Marek and his knights surged in front of her, holding their shields over their heads. I threw heavier rocks down at them, bigger chunks that grew into boulders, but even though a few of them staggered down to their knees, most of them stayed safe tucked under their shields. They came to the passageway, and began to seize the corpses and drag them out of the way. The baron’s men stabbed at them with spears. Marek’s knights caught blows on their shields and their armor. And didn’t: half a dozen of them fell, bodies in full gleaming armor heaved back limp and dead. But they pressed on, forced an opening, and the queen stepped inside.
I couldn’t see the fighting inside the tunnel, but it was over quickly. Blood ran out of the passageway, black in the torch-light, and then the queen was stepping through the other side. She hurled down the head of a man she’d been gripping in her free hand, the neck sliced cleanly through.
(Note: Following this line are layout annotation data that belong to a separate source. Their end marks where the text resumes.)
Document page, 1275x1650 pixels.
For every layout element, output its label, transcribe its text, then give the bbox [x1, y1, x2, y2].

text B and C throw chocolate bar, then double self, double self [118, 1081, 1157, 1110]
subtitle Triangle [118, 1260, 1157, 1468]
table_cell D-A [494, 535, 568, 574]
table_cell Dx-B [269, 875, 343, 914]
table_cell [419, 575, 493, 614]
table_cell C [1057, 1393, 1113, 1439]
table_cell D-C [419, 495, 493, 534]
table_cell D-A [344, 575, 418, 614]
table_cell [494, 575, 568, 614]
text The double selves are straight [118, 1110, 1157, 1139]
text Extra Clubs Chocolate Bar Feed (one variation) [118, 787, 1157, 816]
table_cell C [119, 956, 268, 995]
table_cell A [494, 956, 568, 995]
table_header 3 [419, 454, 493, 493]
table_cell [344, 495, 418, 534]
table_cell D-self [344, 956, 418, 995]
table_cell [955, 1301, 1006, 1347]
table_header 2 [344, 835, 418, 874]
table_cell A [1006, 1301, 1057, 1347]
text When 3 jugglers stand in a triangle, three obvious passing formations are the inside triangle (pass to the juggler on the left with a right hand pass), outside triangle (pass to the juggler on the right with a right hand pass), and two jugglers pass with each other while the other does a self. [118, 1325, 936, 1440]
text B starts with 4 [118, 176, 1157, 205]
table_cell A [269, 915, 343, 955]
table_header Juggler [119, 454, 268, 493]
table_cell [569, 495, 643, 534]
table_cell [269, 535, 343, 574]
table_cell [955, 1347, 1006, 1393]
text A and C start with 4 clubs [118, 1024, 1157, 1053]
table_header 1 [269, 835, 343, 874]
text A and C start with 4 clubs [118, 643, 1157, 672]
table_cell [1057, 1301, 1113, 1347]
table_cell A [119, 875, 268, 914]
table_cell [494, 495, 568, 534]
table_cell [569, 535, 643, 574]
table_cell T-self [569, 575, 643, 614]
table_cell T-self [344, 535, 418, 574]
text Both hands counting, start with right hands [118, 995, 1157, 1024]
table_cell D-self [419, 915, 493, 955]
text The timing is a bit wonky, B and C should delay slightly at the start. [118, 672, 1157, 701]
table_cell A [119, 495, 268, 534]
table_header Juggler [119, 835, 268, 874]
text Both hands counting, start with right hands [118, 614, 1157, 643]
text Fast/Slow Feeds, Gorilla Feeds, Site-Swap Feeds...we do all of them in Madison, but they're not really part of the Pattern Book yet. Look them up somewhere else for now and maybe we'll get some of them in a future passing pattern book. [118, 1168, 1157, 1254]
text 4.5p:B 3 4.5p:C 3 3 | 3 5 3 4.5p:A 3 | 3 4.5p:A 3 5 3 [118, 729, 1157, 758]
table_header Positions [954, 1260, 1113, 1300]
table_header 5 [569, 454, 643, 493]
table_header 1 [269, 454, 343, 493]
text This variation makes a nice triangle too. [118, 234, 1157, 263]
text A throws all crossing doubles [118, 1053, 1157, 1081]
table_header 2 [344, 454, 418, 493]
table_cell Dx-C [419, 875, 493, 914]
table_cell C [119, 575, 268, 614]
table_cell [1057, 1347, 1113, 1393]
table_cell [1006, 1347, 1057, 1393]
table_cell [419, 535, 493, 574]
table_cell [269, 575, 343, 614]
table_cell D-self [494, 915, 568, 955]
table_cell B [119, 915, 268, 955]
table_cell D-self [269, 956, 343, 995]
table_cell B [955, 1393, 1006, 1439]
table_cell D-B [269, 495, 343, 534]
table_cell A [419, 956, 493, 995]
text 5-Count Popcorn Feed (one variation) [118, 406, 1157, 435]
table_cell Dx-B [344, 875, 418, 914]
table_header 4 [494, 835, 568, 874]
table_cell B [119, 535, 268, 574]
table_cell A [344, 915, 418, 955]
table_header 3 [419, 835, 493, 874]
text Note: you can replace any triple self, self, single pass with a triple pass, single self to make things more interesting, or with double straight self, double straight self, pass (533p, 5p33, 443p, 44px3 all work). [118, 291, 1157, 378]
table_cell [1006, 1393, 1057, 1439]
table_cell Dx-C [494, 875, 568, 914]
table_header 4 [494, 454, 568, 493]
The defenders began backing away from her in fear. Marek and his knights spread out around her, hacking and killing, and his foot-soldiers poured into the trench behind them. Solya lashed magic out in white crackling streams.
The baron’s men began falling back quickly, stumbling over their own feet, away from the queen. I’d imagined Kasia with a sword, this same kind of horror. The queen lifted her sword again and again, stabbed and hacked with brutal practicality, and none of their swords pierced her. Marek was shouting orders. The baron’s men inside the last wall had climbed up onto the top of it and were trying to shoot at the queen from above. But the arrows couldn’t break her skin.
I turned and pulled one of the black-fletched arrows out of the bookcase where it had sunk in, one of the arrows Solya had fired at me, Alosha’s make. I took it to the window and stopped. My hands were shaking. I didn’t see what else to do. None of them could stop her. But—if I killed the queen, Marek would never listen to us, never; I might as well kill him now, too. If I killed her—I felt strange and sick at the thought. She was small and far away on the ground, a doll and not a person, her arm rising and falling.
“A moment,” Sarkan said. I backed away, reprieved and glad of it, although I had to cover my ears while he recited the long shivering words of his spell. A wind breathed out through the window, brushing against my skin like a damp, oily palm, smelling of rot and iron. It kept blowing, steady and awful, and down in the trenches the endless corpses stirred, and slowly began to rise.